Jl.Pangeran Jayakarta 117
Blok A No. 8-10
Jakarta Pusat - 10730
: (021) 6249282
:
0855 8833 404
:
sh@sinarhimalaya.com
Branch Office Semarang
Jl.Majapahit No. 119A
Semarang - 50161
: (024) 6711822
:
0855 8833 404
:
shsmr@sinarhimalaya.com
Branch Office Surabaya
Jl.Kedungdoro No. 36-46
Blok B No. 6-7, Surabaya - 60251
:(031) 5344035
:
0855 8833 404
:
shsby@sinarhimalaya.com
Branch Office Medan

○ ○ ○ ○ ○ ○ ○

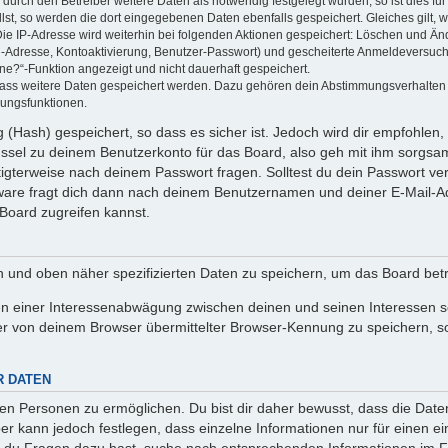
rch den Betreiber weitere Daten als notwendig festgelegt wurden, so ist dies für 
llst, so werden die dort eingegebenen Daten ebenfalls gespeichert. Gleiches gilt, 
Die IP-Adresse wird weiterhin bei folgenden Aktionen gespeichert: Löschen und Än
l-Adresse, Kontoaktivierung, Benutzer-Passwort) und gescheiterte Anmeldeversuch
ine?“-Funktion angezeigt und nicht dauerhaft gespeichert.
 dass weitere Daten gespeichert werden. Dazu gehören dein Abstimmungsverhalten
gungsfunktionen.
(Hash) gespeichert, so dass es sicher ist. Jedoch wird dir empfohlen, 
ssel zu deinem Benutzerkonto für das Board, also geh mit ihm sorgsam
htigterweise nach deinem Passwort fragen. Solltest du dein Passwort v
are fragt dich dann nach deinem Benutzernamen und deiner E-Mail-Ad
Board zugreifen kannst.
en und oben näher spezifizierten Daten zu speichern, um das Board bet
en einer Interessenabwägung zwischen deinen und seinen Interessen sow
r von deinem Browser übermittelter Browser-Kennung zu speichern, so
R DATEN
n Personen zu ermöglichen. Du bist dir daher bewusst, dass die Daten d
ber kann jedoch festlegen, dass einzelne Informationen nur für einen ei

○ ○ ○ ○ ○ ○ ○

• [WORK TASK] Which lines of the data include the string "dass"? Copy each of them.

• [EXPECTED ANSWER]
 dass weitere Daten gespeichert werden. Dazu gehören dein Abstimmungsverhalten
(Hash) gespeichert, so dass es sicher ist. Jedoch wird dir empfohlen, 
n Personen zu ermöglichen. Du bist dir daher bewusst, dass die Daten d
ber kann jedoch festlegen, dass einzelne Informationen nur für einen ei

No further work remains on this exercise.